One-Step Catalytic Synthesis of CuO/Cu₂O in a Graphitized Porous C Matrix Derived from the Cu-Based Metal-Organic Framework for Li- and Na-Ion Batteries

The hybrid composite electrode comprising CuO and Cu₂O micronanoparticles in a highly graphitized porous C matrix (CuO/Cu₂O-GPC) has a rational design and is a favorable approach to increasing the rate capability and reversible capacity of metal oxide negative materials for Li- and Na-ion batteries. CuO/Cu₂O-GPC is synthesized through a Cu-based metal-organic framework via a one-step thermal transformation process. The electrochemical performances of the CuO/Cu₂O-GPC negative electrode in Li- and Na-ion batteries are systematically studied and exhibit excellent capacities of 887.3 mAh g^-1 at 60 mA g^-1 after 200 cycles in a Li-ion battery and 302.9 mAh g^-1 at 50 mA g^-1 after 200 cycles in a Na-ion battery.

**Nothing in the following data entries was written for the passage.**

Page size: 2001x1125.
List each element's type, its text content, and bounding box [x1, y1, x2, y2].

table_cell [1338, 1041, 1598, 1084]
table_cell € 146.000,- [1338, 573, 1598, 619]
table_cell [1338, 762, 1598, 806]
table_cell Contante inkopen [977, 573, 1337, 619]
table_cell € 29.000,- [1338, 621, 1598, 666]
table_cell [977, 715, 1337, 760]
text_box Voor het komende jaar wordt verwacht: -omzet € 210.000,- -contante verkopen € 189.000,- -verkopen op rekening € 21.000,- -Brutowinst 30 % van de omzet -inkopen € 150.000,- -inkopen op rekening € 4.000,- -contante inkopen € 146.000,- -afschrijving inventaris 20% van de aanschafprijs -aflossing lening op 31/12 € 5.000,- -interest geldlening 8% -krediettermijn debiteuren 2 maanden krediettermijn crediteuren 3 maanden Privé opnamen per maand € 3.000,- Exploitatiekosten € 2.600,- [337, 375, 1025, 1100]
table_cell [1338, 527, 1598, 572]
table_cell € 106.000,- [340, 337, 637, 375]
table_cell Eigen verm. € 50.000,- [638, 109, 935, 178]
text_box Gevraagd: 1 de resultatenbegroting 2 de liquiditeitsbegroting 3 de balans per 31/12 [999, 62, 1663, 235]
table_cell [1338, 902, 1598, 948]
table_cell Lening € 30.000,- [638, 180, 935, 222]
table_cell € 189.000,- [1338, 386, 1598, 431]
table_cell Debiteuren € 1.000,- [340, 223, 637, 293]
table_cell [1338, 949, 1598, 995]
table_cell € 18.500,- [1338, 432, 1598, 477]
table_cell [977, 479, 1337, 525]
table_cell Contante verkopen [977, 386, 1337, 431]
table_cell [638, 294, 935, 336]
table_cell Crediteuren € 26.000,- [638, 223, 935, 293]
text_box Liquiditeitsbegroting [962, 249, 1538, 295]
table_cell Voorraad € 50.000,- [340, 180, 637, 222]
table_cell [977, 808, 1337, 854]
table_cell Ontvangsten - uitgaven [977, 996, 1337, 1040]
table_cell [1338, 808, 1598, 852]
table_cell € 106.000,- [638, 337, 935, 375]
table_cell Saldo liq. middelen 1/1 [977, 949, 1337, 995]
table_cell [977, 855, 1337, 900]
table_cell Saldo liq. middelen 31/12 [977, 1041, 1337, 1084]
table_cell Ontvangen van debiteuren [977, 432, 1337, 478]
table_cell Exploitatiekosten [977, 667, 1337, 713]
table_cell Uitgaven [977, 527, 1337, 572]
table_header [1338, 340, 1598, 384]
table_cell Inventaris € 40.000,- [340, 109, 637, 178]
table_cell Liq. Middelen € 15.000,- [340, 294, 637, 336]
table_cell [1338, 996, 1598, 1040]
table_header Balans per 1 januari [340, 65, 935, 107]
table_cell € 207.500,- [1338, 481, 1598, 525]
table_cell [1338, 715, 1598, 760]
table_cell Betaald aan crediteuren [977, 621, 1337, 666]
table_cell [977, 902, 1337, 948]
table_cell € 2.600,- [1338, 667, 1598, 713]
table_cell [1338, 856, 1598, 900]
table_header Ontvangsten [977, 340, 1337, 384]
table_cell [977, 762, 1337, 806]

The high electrochemical stability was obtained via the rational strategy, mainly owing to the synergy effect of the CuO and Cu₂O micronanoparticles and highly graphitized porous C formed by catalytic graphitization of Cu nanoparticles. Owing to the simple one-step thermal transformation process and resulting high electrochemical performance, CuO/Cu₂O-GPC is one of the prospective negative active materials for rechargeable Li- and Na-ion batteries.